TRY IT
Your copy of the listing should be exact and should contain no pictures.

GIVEN RECORDS
━━━━━━
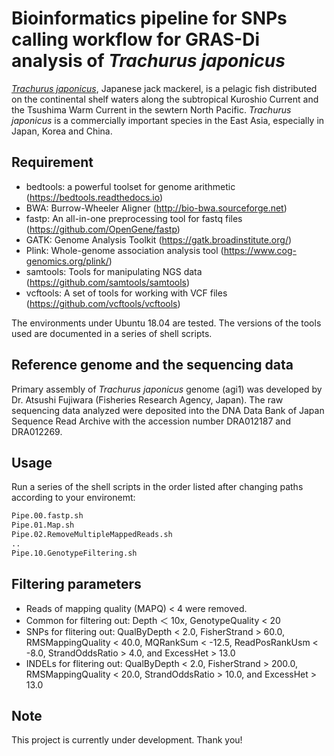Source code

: # Bioinformatics pipeline for SNPs calling workflow for GRAS-Di analysis of <i>Trachurus japonicus</i>
[<i>Trachurus japonicus</i>](https://www.fishbase.de/summary/366), Japanese jack mackerel, is a pelagic fish distributed on the continental shelf waters along the subtropical Kuroshio Current and the Tsushima Warm Current in the sewtern North Pacific. <i>Trachurus japonicus</i> is a commercially important species in the East Asia, especially in Japan, Korea and China.


## Requirement

* bedtools: a powerful toolset for genome arithmetic (https://bedtools.readthedocs.io)
* BWA: Burrow-Wheeler Aligner (http://bio-bwa.sourceforge.net) 
* fastp: An all-in-one preprocessing tool for fastq files (https://github.com/OpenGene/fastp) 
* GATK: Genome Analysis Toolkit (https://gatk.broadinstitute.org/)
* Plink: Whole-genome association analysis tool (https://www.cog-genomics.org/plink/)
* samtools: Tools for manipulating NGS data (https://github.com/samtools/samtools)
* vcftools: A set of tools for working with VCF files (https://github.com/vcftools/vcftools)

The environments under Ubuntu 18.04 are tested. The versions of the tools used are documented in a series of shell scripts.


## Reference genome and the sequencing data
Primary assembly of <i>Trachurus japonicus</i> genome (agi1) was developed by Dr. Atsushi Fujiwara (Fisheries Research Agency, Japan). The raw sequencing data analyzed were deposited into the DNA Data Bank of Japan Sequence Read Archive with the accession number DRA012187 and DRA012269.



## Usage
Run a series of the shell scripts in the order listed after changing paths according to your environemt:
 
```bash
Pipe.00.fastp.sh
Pipe.01.Map.sh
Pipe.02.RemoveMultipleMappedReads.sh
..
Pipe.10.GenotypeFiltering.sh
```


## Filtering parameters
* Reads of mapping quality (MAPQ) < 4 were removed. 
* Common for filtering out: Depth ＜ 10x, GenotypeQuality < 20 
* SNPs for flitering out: QualByDepth < 2.0, FisherStrand > 60.0, RMSMappingQuality < 40.0, MQRankSum < -12.5, ReadPosRankUsm < -8.0, StrandOddsRatio > 4.0, and ExcessHet > 13.0  
* INDELs for flitering out: QualByDepth < 2.0, FisherStrand > 200.0, RMSMappingQuality < 20.0, StrandOddsRatio > 10.0, and ExcessHet > 13.0    


## Note
This project is currently under development. Thank you!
━━━━━━
ANSWER AREA
Source code

: # Bioinformatics pipeline for SNPs calling workflow for GRAS-Di analysis of <i>Trachurus japonicus</i>
[<i>Trachurus japonicus</i>](https://www.fishbase.de/summary/366), Japanese jack mackerel, is a pelagic fish distributed on the continental shelf waters along the subtropical Kuroshio Current and the Tsushima Warm Current in the sewtern North Pacific. <i>Trachurus japonicus</i> is a commercially important species in the East Asia, especially in Japan, Korea and China.


## Requirement

* bedtools: a powerful toolset for genome arithmetic (https://bedtools.readthedocs.io)
* BWA: Burrow-Wheeler Aligner (http://bio-bwa.sourceforge.net) 
* fastp: An all-in-one preprocessing tool for fastq files (https://github.com/OpenGene/fastp) 
* GATK: Genome Analysis Toolkit (https://gatk.broadinstitute.org/)
* Plink: Whole-genome association analysis tool (https://www.cog-genomics.org/plink/)
* samtools: Tools for manipulating NGS data (https://github.com/samtools/samtools)
* vcftools: A set of tools for working with VCF files (https://github.com/vcftools/vcftools)

The environments under Ubuntu 18.04 are tested. The versions of the tools used are documented in a series of shell scripts.


## Reference genome and the sequencing data
Primary assembly of <i>Trachurus japonicus</i> genome (agi1) was developed by Dr. Atsushi Fujiwara (Fisheries Research Agency, Japan). The raw sequencing data analyzed were deposited into the DNA Data Bank of Japan Sequence Read Archive with the accession number DRA012187 and DRA012269.



## Usage
Run a series of the shell scripts in the order listed after changing paths according to your environemt:
 
```bash
Pipe.00.fastp.sh
Pipe.01.Map.sh
Pipe.02.RemoveMultipleMappedReads.sh
..
Pipe.10.GenotypeFiltering.sh
```


## Filtering parameters
* Reads of mapping quality (MAPQ) < 4 were removed. 
* Common for filtering out: Depth ＜ 10x, GenotypeQuality < 20 
* SNPs for flitering out: QualByDepth < 2.0, FisherStrand > 60.0, RMSMappingQuality < 40.0, MQRankSum < -12.5, ReadPosRankUsm < -8.0, StrandOddsRatio > 4.0, and ExcessHet > 13.0  
* INDELs for flitering out: QualByDepth < 2.0, FisherStrand > 200.0, RMSMappingQuality < 20.0, StrandOddsRatio > 10.0, and ExcessHet > 13.0    


## Note
This project is currently under development. Thank you!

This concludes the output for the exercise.